Adults tend to move in highly stereotyped patterns: walk, sit, reach forward, type. Crawling, rolling, cross-body marching, and backward walking are neurologically rich movements that most adults never do.
The practice: Cross-body marching. Rolling patterns. Crawling. Deliberate pattern-switching between contralateral and ipsilateral movements. Anything that makes you feel slightly uncoordinated — that's the signal your brain is learning.
5. Your nervous system has three gears, and you're probably
stuck in second
Stephen Porges' polyvagal theory describes three autonomic states:
Ventral vagal (safety): Your heart rate is variable and responsive. Your face is expressive. Your voice has prosody. You can think clearly and connect with others. This is where you recover, digest, and rest.
Sympathetic (mobilization): Fight or flight. Heart rate up, large muscles tensed, breathing shallow. Useful for actual threats. Destructive as a chronic state.
Dorsal vagal (immobilization): Freeze or collapse. Heart rate down, muscles floppy, face blank. This is the system's last-resort shutdown response. Also destructive as a chronic state.
Most people in industrialized societies spend their days in sympathetic activation (deadlines, notifications, traffic, stress) and their evenings collapsing into dorsal shutdown (streaming, scrolling, numbing). The ventral vagal state — alert calm, responsive relaxation — gets squeezed out.
Breathing is the fastest way to shift gears. Extended exhalation activates the vagus nerve directly. Inhale 4 seconds, exhale 6–8 seconds. That's it. Your heart rate drops. Your muscles release. Your face softens. The mechanism is mechanical — it's not meditation, it's physiology.
The practice: Coherent breathing at ~5.5 breaths per minute. Humming on the exhale (vibration directly stimulates vagal branches in your throat). Left-nostril breathing (activates parasympathetic tone through trigeminal-brainstem pathways). Progressive muscle relaxation.
The practices combine all five
A Groundwork sequence doesn't target one system at a time. When you do the morning sequence, your calf raises pump lymph, your cat-cow mobilizes fascia, your slow roll to standing re-engages stabilizers, your arm sweeps feed your cerebellum patterned movement, and your coherent breathing shifts your autonomic state — all in 15 minutes.
The systems evolved together.

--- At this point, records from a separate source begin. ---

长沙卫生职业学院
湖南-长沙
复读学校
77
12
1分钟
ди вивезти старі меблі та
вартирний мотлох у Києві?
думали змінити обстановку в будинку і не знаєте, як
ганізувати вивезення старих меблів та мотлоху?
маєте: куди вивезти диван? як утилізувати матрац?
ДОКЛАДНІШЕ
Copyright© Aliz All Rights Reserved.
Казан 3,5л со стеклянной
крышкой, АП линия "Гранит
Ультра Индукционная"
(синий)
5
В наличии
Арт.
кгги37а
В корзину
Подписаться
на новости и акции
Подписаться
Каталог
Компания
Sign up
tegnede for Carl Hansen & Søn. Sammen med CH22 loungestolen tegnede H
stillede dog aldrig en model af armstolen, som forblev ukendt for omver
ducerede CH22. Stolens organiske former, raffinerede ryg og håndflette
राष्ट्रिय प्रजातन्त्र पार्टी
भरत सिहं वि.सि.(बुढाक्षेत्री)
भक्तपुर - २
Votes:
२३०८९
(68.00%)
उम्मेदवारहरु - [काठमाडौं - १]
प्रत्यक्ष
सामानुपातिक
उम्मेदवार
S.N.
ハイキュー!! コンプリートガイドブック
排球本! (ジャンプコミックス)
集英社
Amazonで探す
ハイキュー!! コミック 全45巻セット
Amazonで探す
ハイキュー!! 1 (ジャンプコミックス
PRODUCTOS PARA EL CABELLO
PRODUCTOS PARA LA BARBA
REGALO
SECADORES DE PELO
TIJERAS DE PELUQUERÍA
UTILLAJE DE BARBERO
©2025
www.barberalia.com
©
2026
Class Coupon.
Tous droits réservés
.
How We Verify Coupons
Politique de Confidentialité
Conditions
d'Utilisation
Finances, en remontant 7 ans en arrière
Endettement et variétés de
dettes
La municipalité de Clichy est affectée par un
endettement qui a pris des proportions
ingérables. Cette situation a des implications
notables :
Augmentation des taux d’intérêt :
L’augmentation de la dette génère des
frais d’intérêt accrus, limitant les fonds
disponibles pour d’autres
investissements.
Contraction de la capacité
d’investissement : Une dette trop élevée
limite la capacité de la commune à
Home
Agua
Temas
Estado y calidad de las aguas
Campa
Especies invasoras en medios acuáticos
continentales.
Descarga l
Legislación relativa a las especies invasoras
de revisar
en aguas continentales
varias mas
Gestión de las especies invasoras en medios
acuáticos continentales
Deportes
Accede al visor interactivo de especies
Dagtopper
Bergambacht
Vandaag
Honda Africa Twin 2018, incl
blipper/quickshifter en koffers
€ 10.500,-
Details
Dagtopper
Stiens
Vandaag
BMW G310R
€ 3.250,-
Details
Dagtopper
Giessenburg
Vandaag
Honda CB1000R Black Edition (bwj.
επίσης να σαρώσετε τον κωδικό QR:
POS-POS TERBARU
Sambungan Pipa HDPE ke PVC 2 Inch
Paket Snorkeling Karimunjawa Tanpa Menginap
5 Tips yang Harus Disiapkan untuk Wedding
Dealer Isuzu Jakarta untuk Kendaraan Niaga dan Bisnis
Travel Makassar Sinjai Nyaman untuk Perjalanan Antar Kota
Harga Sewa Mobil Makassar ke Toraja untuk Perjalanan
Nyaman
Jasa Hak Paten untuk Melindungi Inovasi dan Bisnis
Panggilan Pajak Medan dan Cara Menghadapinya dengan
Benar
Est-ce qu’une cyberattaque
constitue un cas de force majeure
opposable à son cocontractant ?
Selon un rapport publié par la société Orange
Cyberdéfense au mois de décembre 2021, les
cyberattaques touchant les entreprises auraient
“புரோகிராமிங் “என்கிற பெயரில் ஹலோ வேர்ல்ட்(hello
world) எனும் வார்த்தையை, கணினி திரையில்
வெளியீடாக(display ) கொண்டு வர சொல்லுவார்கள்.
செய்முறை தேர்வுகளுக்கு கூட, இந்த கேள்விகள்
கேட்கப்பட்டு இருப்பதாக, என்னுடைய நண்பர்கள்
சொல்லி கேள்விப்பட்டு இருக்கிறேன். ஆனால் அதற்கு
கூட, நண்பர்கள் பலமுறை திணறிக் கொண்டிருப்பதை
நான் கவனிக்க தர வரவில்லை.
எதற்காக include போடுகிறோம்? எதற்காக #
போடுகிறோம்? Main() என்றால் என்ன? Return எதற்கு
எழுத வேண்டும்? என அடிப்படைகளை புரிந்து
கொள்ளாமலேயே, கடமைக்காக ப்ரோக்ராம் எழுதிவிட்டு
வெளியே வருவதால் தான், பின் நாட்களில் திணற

The practice works them together.
Frequently Asked Questions
What is Groundwork?
Groundwork is a free, open daily movement practice built around five physiological pillars: lymphatic flow, fascial release, deep stabilizer activation, neurological novelty, and circadian alignment.
Who is Groundwork for?
It's for anyone who sits, stands, or stresses for long stretches and wants a ten- to twenty-minute practice they can do at home without equipment, subscriptions, or specialized clothing.
Is Groundwork yoga?
No. Some postures overlap, but Groundwork uses a biological framework rather than a spiritual or athletic one. There is no Sanskrit, no lineage, and no progression model.
How long does a practice take?
Most sequences take 10–20 minutes. The morning, midday, and evening routines are designed to fit common transition points in the day.
Is this medical advice?
No. The practices are grounded in published research where possible and marked as interpretive where they are not. If you have a health condition, consult a qualified professional.